UDOSTĘPNIONY FRAGMENT:
▬▬▬▬▬▬

Czyszczenie KEG'a - Jak ?

Teoria, praktyka, sprzęt, kolumna
Awatar użytkownika
berbelucha
101%
101%
Posty: 478
Rejestracja: 2008-01-18, 21:05

Post autor: berbelucha » 2012-02-07, 18:32

Stratos poszukaj kogoś, kto zajmuje się czyszczeniem instalacji piwnych.
Zapytaj w jakim barze o serwisanta. Oni mają specjalne środki do stali nierdzewnej.
Dość agresywne i nie występują w sprzedaży detalicznej.

Awatar użytkownika
stratos
101%
101%
Posty: 682
Rejestracja: 2010-11-04, 20:18
Lokalizacja: Północne Mazowsze
Kontaktowanie:

Post autor: stratos » 2012-02-07, 19:02

czornulek pisze:
Możesz tam włożyć rękę?
W rurze o średnicy 26mm będzie raczej mały problem z ręką.
Jakiś palec ewentualnie z brzega to pewnie tak.

Ten osad na ścinakach jest tłusty.
W końcu to zapewne wytrącone oleje fuzlowe.
Zapchany zlew w kuchni udrażnia się krecikiem, czyli również i tłuszcze.
Ciekawe tylko jak zachowa się Cu w tak silnej zasadzie ?
"Błogosławieni Ci którzy nie patrzą na swiat poprzez pryzmat wiedzy wpojonej" - stratos
"Jeżeli w ogóle warto coś robić, to warto to robić dobrze" - Albert Einstein
aparatura do destylacji

Awatar użytkownika
czornulek
101%
101%
Posty: 1065
Rejestracja: 2009-01-04, 17:00
Lokalizacja: Bielsko-Biała

Post autor: czornulek » 2012-02-07, 19:09

Zrób test na drucie miedzianym :?:
Nie potrzebuję się dobrze bawić, żeby pić alkohol.

▬▬▬▬▬▬

ZESTAWIENIE:
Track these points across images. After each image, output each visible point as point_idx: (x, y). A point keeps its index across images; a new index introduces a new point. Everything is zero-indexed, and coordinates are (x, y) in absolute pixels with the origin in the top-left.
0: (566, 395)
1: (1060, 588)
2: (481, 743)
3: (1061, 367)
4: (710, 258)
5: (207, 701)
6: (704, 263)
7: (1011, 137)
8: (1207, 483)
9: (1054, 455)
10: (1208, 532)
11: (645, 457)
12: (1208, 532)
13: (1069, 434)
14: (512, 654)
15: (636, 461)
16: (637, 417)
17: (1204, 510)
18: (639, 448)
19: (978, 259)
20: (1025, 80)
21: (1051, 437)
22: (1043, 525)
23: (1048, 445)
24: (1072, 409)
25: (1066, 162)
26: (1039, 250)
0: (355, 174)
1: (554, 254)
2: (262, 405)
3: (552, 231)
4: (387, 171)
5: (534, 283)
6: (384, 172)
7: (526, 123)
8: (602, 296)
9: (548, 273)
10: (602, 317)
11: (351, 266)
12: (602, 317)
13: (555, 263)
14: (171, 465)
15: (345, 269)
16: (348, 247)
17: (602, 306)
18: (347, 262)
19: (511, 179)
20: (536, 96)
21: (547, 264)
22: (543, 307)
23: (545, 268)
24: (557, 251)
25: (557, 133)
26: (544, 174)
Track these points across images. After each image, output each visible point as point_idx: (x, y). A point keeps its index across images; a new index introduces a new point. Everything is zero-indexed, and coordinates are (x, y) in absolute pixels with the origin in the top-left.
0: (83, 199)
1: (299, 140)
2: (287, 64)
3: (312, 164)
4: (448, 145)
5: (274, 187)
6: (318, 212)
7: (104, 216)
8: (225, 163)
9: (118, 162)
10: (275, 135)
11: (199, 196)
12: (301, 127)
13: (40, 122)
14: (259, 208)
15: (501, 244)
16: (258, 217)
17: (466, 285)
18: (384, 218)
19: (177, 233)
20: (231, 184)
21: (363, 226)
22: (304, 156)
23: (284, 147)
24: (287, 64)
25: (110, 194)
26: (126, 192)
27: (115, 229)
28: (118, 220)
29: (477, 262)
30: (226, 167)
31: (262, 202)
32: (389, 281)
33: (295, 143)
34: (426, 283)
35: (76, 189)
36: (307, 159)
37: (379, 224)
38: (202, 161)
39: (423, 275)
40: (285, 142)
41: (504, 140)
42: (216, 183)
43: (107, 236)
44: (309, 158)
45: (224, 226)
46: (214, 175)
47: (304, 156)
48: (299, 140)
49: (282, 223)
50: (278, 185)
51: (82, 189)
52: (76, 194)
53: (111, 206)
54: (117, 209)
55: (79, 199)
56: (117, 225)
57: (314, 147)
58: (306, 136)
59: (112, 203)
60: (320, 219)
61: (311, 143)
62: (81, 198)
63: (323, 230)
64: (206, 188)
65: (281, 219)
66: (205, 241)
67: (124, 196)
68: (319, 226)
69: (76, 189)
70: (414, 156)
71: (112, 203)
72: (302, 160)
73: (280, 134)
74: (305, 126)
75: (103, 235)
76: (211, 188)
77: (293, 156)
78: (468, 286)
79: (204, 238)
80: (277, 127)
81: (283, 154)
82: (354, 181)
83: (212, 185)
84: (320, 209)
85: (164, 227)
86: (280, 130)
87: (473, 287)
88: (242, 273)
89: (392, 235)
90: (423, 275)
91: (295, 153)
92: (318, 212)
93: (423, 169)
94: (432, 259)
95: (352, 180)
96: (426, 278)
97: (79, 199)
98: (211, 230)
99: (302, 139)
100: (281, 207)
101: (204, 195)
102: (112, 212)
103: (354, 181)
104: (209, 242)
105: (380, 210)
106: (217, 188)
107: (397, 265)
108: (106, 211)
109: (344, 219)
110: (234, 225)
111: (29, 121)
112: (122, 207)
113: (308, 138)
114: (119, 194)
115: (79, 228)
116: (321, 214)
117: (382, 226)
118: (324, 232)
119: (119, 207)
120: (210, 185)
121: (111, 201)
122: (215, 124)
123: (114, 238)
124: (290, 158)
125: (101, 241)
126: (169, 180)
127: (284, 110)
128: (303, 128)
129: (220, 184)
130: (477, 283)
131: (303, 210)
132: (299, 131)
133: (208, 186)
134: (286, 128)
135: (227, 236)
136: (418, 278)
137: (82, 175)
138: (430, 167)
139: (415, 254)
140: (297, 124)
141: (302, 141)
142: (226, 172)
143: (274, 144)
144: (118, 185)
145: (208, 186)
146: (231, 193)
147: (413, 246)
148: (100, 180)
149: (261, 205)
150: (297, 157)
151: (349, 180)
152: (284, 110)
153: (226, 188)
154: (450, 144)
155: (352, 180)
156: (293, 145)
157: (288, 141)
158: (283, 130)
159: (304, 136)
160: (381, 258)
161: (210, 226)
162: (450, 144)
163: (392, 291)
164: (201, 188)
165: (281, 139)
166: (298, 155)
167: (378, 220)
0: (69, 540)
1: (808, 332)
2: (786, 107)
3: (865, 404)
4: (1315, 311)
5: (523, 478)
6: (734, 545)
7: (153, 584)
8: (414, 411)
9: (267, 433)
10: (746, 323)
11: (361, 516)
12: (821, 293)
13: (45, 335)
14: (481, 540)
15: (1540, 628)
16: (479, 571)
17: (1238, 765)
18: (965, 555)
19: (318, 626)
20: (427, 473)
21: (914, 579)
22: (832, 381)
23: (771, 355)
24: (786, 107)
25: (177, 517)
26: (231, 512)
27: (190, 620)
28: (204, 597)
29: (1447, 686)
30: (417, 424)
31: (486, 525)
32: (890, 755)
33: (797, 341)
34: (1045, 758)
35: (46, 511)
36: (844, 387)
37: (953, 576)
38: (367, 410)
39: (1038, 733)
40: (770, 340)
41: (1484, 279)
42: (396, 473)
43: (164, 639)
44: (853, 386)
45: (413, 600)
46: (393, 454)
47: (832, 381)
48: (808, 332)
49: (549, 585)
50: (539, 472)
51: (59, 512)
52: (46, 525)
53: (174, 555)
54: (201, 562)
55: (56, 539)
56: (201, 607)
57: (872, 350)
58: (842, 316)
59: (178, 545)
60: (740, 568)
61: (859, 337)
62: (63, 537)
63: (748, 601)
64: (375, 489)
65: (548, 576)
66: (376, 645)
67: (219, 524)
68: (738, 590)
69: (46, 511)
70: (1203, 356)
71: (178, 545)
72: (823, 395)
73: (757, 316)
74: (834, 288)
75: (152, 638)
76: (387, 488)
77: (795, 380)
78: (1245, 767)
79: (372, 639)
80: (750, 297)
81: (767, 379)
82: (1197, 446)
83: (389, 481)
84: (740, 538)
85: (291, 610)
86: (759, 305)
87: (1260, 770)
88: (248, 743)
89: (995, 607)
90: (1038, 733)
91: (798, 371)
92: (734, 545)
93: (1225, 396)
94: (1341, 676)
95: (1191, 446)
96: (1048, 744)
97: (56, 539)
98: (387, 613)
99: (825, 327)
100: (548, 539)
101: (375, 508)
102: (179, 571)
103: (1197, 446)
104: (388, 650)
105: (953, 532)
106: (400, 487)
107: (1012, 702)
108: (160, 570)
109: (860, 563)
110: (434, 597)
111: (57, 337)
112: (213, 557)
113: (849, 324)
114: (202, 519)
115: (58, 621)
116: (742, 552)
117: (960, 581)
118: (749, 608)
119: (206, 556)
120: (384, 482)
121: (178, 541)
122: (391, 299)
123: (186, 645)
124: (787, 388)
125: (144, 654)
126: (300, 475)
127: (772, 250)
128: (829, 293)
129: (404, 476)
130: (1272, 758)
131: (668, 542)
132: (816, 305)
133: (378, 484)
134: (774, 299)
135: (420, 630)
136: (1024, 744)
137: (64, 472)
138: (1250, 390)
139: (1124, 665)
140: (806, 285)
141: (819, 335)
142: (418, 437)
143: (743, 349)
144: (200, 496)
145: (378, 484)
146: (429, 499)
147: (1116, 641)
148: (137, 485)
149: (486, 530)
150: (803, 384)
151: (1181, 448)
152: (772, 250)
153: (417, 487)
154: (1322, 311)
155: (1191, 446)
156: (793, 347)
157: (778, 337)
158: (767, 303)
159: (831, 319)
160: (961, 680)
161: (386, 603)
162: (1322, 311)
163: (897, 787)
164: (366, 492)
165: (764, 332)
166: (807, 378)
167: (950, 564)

▬▬▬▬▬▬

ZADANIA I ĆWICZENIA:
1/ Którzy użytkownicy są autorami postów w wątku o czyszczeniu kega? Podaj wszystkich.
2/ Co według użytkownika berbelucha mają serwisanci instalacji piwnych w wątku o czyszczeniu kega?

ODPOWIEDZI PONIŻEJ:
1/ berbelucha, stratos, czornulek

2/ Specjalne środki do stali nierdzewnej.